Structured pose outputs
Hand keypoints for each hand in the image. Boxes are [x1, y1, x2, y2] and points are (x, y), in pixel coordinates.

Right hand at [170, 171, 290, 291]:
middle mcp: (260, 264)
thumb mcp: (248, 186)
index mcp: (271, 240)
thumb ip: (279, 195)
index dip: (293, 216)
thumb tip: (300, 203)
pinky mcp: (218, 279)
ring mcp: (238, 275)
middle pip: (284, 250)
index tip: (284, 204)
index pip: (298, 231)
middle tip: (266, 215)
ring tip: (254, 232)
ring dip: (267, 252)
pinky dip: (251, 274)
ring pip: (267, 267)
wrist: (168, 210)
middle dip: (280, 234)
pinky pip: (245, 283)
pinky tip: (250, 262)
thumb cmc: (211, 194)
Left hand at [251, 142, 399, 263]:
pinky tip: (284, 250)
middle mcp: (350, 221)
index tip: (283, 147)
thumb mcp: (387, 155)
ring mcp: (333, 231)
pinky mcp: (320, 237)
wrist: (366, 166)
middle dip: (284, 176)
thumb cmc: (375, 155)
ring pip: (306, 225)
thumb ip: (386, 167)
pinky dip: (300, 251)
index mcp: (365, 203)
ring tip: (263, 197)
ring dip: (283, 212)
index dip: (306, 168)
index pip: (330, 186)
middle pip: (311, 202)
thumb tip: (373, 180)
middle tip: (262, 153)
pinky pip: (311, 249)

▸ **Your goal**
With the line containing "middle dip: (280, 234)" as the last one, please set down exactly the lines of the records above from their very first line, and nothing more.

▸ **Written response**
Hand keypoints for each hand in the image. Boxes are [x1, y1, x2, y2] and points are (x, y), in pixel coordinates.

Right hand at [170, 171, 290, 291]:
middle mcp: (260, 264)
thumb mcp: (248, 186)
index mcp: (271, 240)
thumb ip: (279, 195)
index dip: (293, 216)
thumb tip: (300, 203)
pinky mcp: (218, 279)
ring mcp: (238, 275)
middle pip: (284, 250)
index tip: (284, 204)
index pip: (298, 231)
middle tip: (266, 215)
ring tip: (254, 232)
ring dip: (267, 252)
pinky dip: (251, 274)
ring pip: (267, 267)
wrist: (168, 210)
middle dip: (280, 234)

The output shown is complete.